▶ Text block
::::::::::
How do you potty train an autistic 4 year old?


My 4 year old has a PDD, possibly Asperger’s syndrome, and is delayed in many areas of development. I am having trouble potty training him. Any advice?

My daughter is not Autistic, but she does have Cerebral Palsy and I held off on potty training b/c she wasn’t physically ready at age 2. By the time she turned 3, we felt she was, so for one week, I let her hang out without anything on her bottom half. I put her potty seat in the family room and literally asked her every 2 or 3 minutes if she had to go. I let her sit on the potty while she drank juice and watched some TV. If your son understands the concept of rewards, I’d suggest using that too. We used the Kandoo Chart (found on pampers.com). It was actually more like a sticker book. Once the entire book was completed (meaning she had gone on the potty, wiped, flushed, washed and dried hands) with all the stickers (approximately 21 times) we took her to Chuck E. Cheese. But really, you can do anything you want. Whatever your son likes to do, make that the reward. We were very patient and when there were accidents, we told her it was ok to have an accident. No pressure, just wanted to teach her when to go and how to do it. It worked for us. She was completely trained in less than 2 weeks! However, at 4 1/2 years old now, she still isn’t trained at night. That’s b/c of safety issues. We don’t want her up at night trying to climb on the toilet by herself (she’s not well balanced to begin with) half asleep, without having her braces (for walking) on or her glasses. She still wears pull-ups. We tried earlier this summer to get her to wake us up when she has to go, but it just wasn’t happening. If it’s not going well, I think it’s best to hold off for a while. If a child isn’t ready, they aren’t ready. GOOD LUCK! If you’re looking for support, please join us at www.specialparent.org It’s an online group for parents of children with disabilities and special needs.

Oh dear, that’s a tough one. I also have a developmentally -delayed 4yo who’s possibly on the high-functioning end of the autism spectrum. He’s just starting to potty train now.

For us, it has really been a matter of knowing our child’s limits. My son’s been terrific with scheduled wake-up/bedtime “potty calls”, and absolutely HAS to check out the bathroom whenever we’re out running errands, but he has a tendency to hyper-focus on activities, and often doesn’t get to the bathroom until it’s too late. So I watch him like a hawk.

Like just about everything with an “identified” child, it’s a challenge. But be consistent, patient and kind, especially when you feel your blood pressure rising after the 50th accident. He’ll get there.

my autistic daughter just became potty trained this year (4 1/2 yrs) I just put her on the potty at consistent times and she finally got the idea (took over a year). All of a sudden she took over and goes whenever the need arises. I use pull-ups still for nighttime because she cannot leave her room at night otherwise she would wander the house and get herself hurt.

Well, I am very old <smile> so forgive me if my terms are no longer current. In the old days, we used to talk about “toilet conditioning” with children who had disabilities, rather than toilet training. What did that mean? It meant that our expectation was that the child would “use” the toilet when taken, but might not initiate the process himself/herself. So, they might not say “Mommy, I have to go to the bathroom!” but, would keep clean and dry by being taken at regular intervals to the toilet.

Also- if your son is non verbal, you can teach him the sign for toilet which is a “T” in finger spelling. That way, when he’s ready developmentally, he can indicate the need to you, without even being able to talk!

Get lots of easy to pull up (and down) elastic waist pants, and have cleaning supplies within easy reach to be ready for accidents. In the car, put heavy towels under the carset and on the floor which can then be easily removed and washed.

Good luck to you!
from a grandma-aged person

Keep using the same methods you would use on any child. Constant reinforcement is the answer. It will take considerably longer because of the PDD. Your child will learn, your patience will be tested if it isnt already. Associate bowel movements with the toilet bowel. Sit the child on it repeatedly. Peace.

Put some Cheerios in the toilet and tell him that they’re boats and he has to sink them. Make it into a game. If you have further questions, you should bring it up at the next doctors appointment.
::::::::::
▶ Supplied information
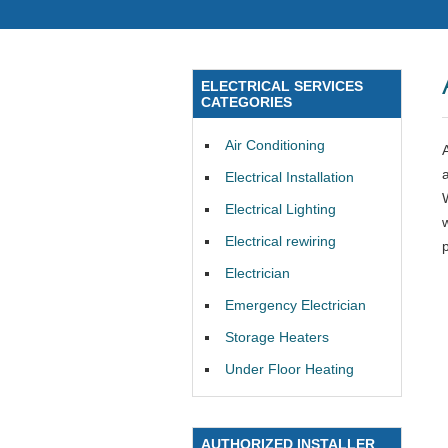
ELECTRICAL SERVICES
CATEGORIES
Air Conditioning
Electrical Installation
Electrical Lighting
Electrical rewiring
Electrician
Emergency Electrician
Storage Heaters
Under Floor Heating
AUTHORIZED INSTALLER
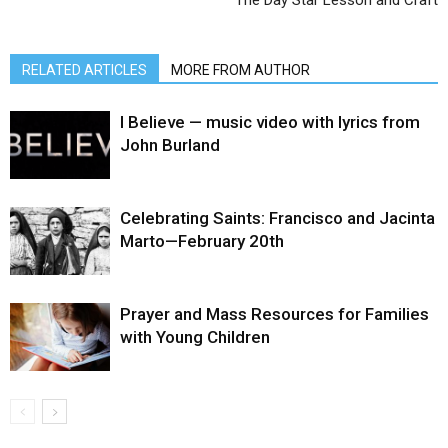
RELATED ARTICLES
MORE FROM AUTHOR
I Believe — music video with lyrics from
John Burland
Celebrating Saints: Francisco and Jacinta
Marto—February 20th
Prayer and Mass Resources for Families
with Young Children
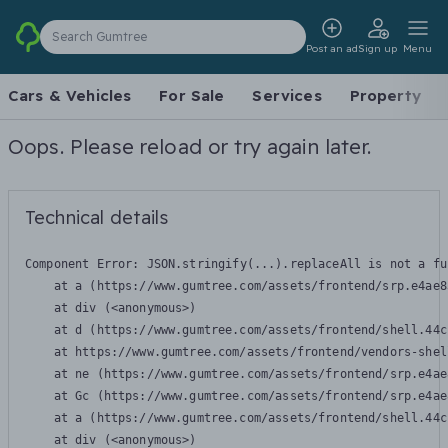
Search Gumtree
Post an ad
Sign up
Menu
Cars & Vehicles
For Sale
Services
Property
Oops. Please reload or try again later.
Technical details
Component Error: 
JSON.stringify(...).replaceAll is not a fu
    at a (https://www.gumtree.com/assets/frontend/srp.e4ae8
    at div (<anonymous>)

    at d (https://www.gumtree.com/assets/frontend/shell.44c
    at https://www.gumtree.com/assets/frontend/vendors-shel
    at ne (https://www.gumtree.com/assets/frontend/srp.e4ae
    at Gc (https://www.gumtree.com/assets/frontend/srp.e4ae
    at a (https://www.gumtree.com/assets/frontend/shell.44c
    at div (<anonymous>)
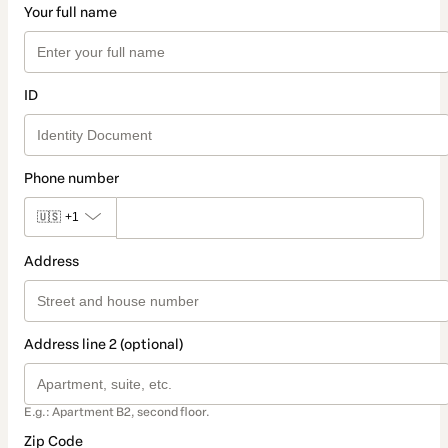
Your full name
ID
Phone number
🇺🇸
+1
Address
Address line 2 (optional)
E.g.: Apartment B2, second floor.
Zip Code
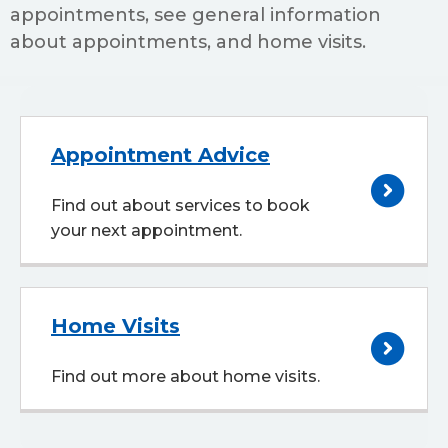
appointments, see general information
about appointments, and home visits.
Appointment Advice
Find out about services to book
your next appointment.
Home Visits
Find out more about home visits.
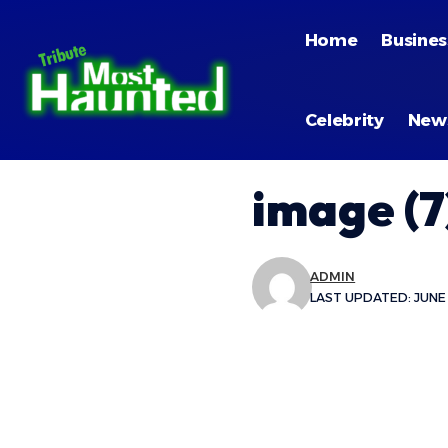
Home
Busines
Celebrity
New
image (7
ADMIN
LAST UPDATED: JUNE 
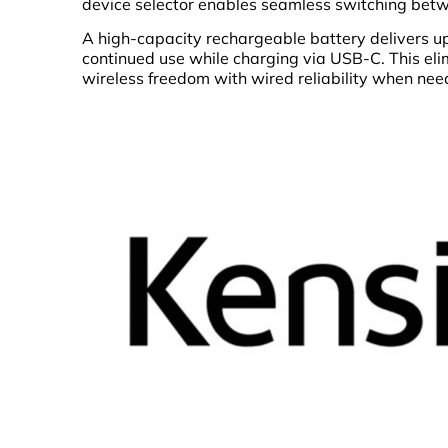
device selector enables seamless switching betw
A high-capacity rechargeable battery delivers up
continued use while charging via USB-C. This el
wireless freedom with wired reliability when nee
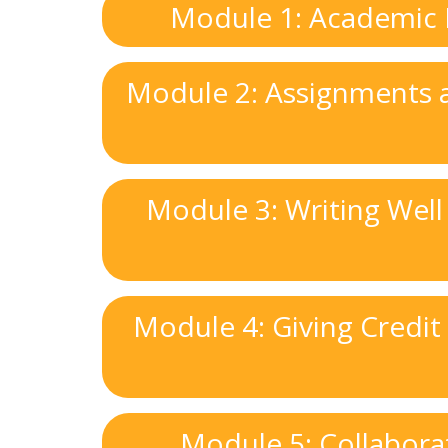
Module 1: Academic In
Module 2: Assignments a
Module 3: Writing Well
Module 4: Giving Credit
Module 5: Collabora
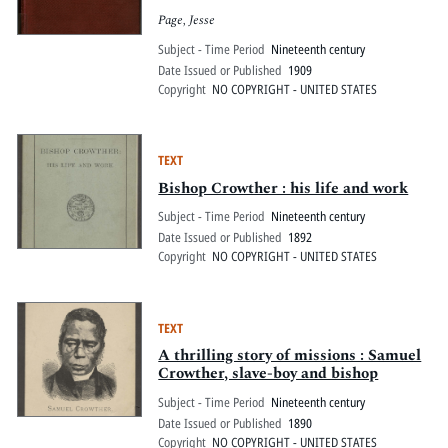
Page, Jesse
Subject - Time Period
Nineteenth century
Date Issued or Published
1909
Copyright
NO COPYRIGHT - UNITED STATES
TEXT
Bishop Crowther : his life and work
Subject - Time Period
Nineteenth century
Date Issued or Published
1892
Copyright
NO COPYRIGHT - UNITED STATES
TEXT
A thrilling story of missions : Samuel
Crowther, slave-boy and bishop
Subject - Time Period
Nineteenth century
Date Issued or Published
1890
Copyright
NO COPYRIGHT - UNITED STATES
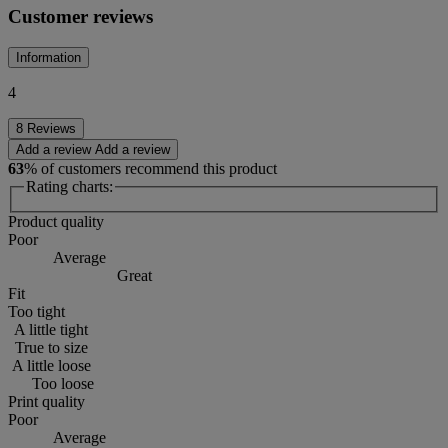
Customer reviews
Information
4
8 Reviews
Add a review
Add a review
63
% of customers recommend this product
Rating charts:
Product quality
Poor
Average
Great
Fit
Too tight
A little tight
True to size
A little loose
Too loose
Print quality
Poor
Average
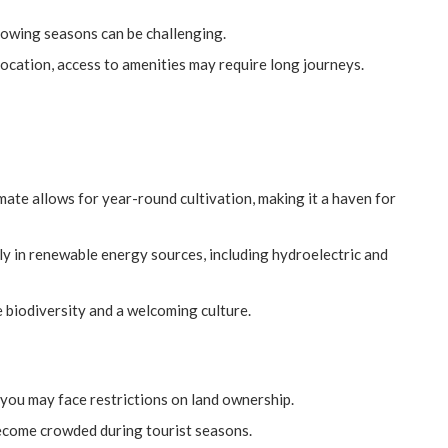
rowing seasons can be challenging.
ocation, access to amenities may require long journeys.
e
imate allows for year-round cultivation, making it a haven for
ly in renewable energy sources, including hydroelectric and
le biodiversity and a welcoming culture.
, you may face restrictions on land ownership.
become crowded during tourist seasons.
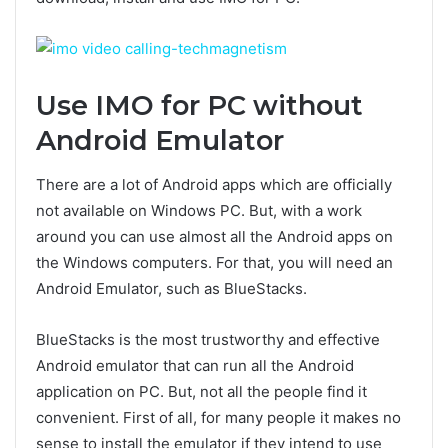
Use IMO for PC without
Android Emulator
There are a lot of Android apps which are officially
not available on Windows PC. But, with a work
around you can use almost all the Android apps on
the Windows computers. For that, you will need an
Android Emulator, such as BlueStacks.
BlueStacks is the most trustworthy and effective
Android emulator that can run all the Android
application on PC. But, not all the people find it
convenient. First of all, for many people it makes no
sense to install the emulator if they intend to use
::::::::::
▶ Task to complete
Render the following sentence from the potty-training advice into Spanish: "We were very patient and when there were accidents, we told her it was ok to have an accident."

▶ Response for this exercise
Fuimos muy pacientes y, cuando había accidentes, le decíamos que estaba bien tener un accidente.